[Saved data entries]
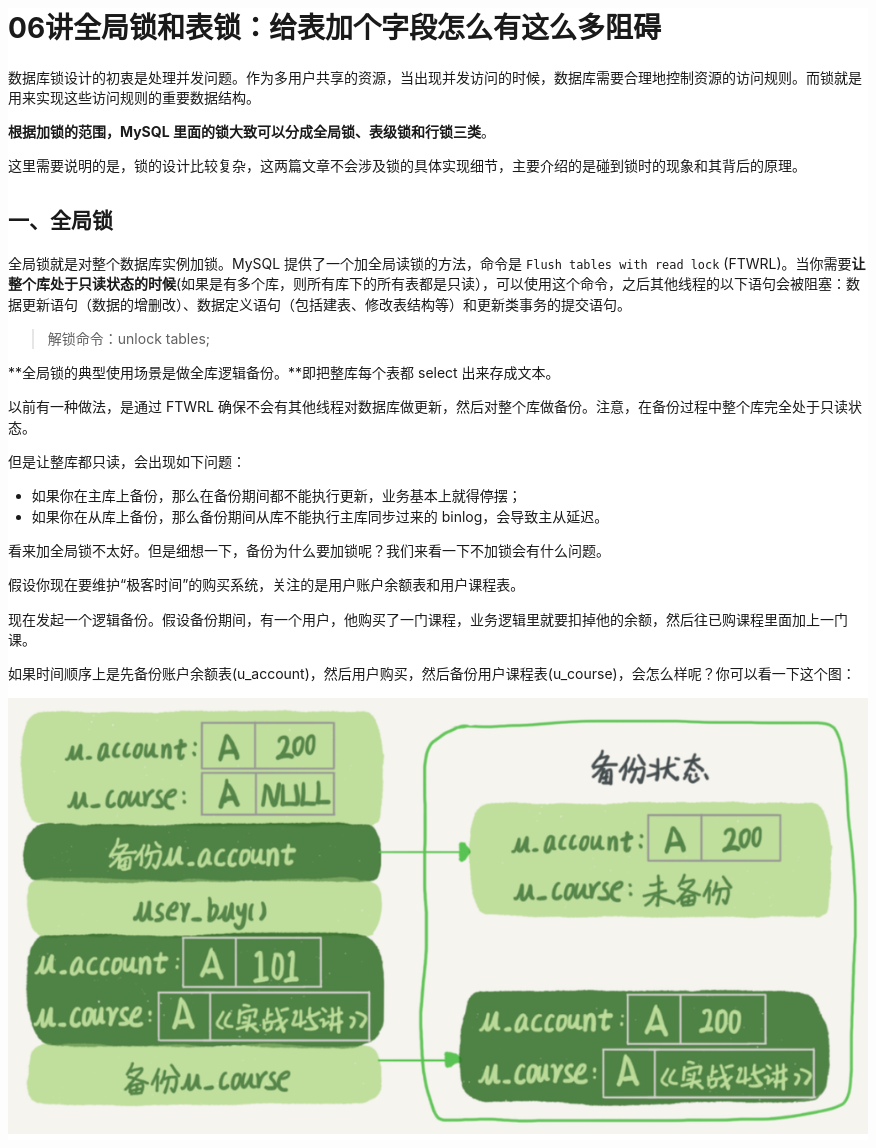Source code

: # 06讲全局锁和表锁：给表加个字段怎么有这么多阻碍

数据库锁设计的初衷是处理并发问题。作为多用户共享的资源，当出现并发访问的时候，数据库需要合理地控制资源的访问规则。而锁就是用来实现这些访问规则的重要数据结构。

**根据加锁的范围，MySQL 里面的锁大致可以分成全局锁、表级锁和行锁三类**。

这里需要说明的是，锁的设计比较复杂，这两篇文章不会涉及锁的具体实现细节，主要介绍的是碰到锁时的现象和其背后的原理。

## 一、全局锁

全局锁就是对整个数据库实例加锁。MySQL 提供了一个加全局读锁的方法，命令是 `Flush tables with read lock` (FTWRL)。当你需要**让整个库处于只读状态的时候**(如果是有多个库，则所有库下的所有表都是只读），可以使用这个命令，之后其他线程的以下语句会被阻塞：数据更新语句（数据的增删改）、数据定义语句（包括建表、修改表结构等）和更新类事务的提交语句。

> 解锁命令：unlock tables;

**全局锁的典型使用场景是做全库逻辑备份。**即把整库每个表都 select 出来存成文本。

以前有一种做法，是通过 FTWRL 确保不会有其他线程对数据库做更新，然后对整个库做备份。注意，在备份过程中整个库完全处于只读状态。

但是让整库都只读，会出现如下问题：

- 如果你在主库上备份，那么在备份期间都不能执行更新，业务基本上就得停摆；
- 如果你在从库上备份，那么备份期间从库不能执行主库同步过来的 binlog，会导致主从延迟。

看来加全局锁不太好。但是细想一下，备份为什么要加锁呢？我们来看一下不加锁会有什么问题。

假设你现在要维护“极客时间”的购买系统，关注的是用户账户余额表和用户课程表。

现在发起一个逻辑备份。假设备份期间，有一个用户，他购买了一门课程，业务逻辑里就要扣掉他的余额，然后往已购课程里面加上一门课。

如果时间顺序上是先备份账户余额表(u_account)，然后用户购买，然后备份用户课程表(u_course)，会怎么样呢？你可以看一下这个图：

![image-20220908131235108](06%E8%AE%B2%E5%85%A8%E5%B1%80%E9%94%81%E5%92%8C%E8%A1%A8%E9%94%81%EF%BC%9A%E7%BB%99%E8%A1%A8%E5%8A%A0%E4%B8%AA%E5%AD%97%E6%AE%B5%E6%80%8E%E4%B9%88%E6%9C%89%E8%BF%99%E4%B9%88%E5%A4%9A%E9%98%BB%E7%A2%8D.resource/image-20220908131235108.png)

TASK OBJECTIVE: Rewrite the lines of the listing from the one containing "现在发起一个逻辑备份。假设备" through the end, swapping "逻辑备份" for "全量备份" and leaving everything else as it is.

FINISHED TASK:
现在发起一个全量备份。假设备份期间，有一个用户，他购买了一门课程，业务逻辑里就要扣掉他的余额，然后往已购课程里面加上一门课。

如果时间顺序上是先备份账户余额表(u_account)，然后用户购买，然后备份用户课程表(u_course)，会怎么样呢？你可以看一下这个图：

![image-20220908131235108](06%E8%AE%B2%E5%85%A8%E5%B1%80%E9%94%81%E5%92%8C%E8%A1%A8%E9%94%81%EF%BC%9A%E7%BB%99%E8%A1%A8%E5%8A%A0%E4%B8%AA%E5%AD%97%E6%AE%B5%E6%80%8E%E4%B9%88%E6%9C%89%E8%BF%99%E4%B9%88%E5%A4%9A%E9%98%BB%E7%A2%8D.resource/image-20220908131235108.png)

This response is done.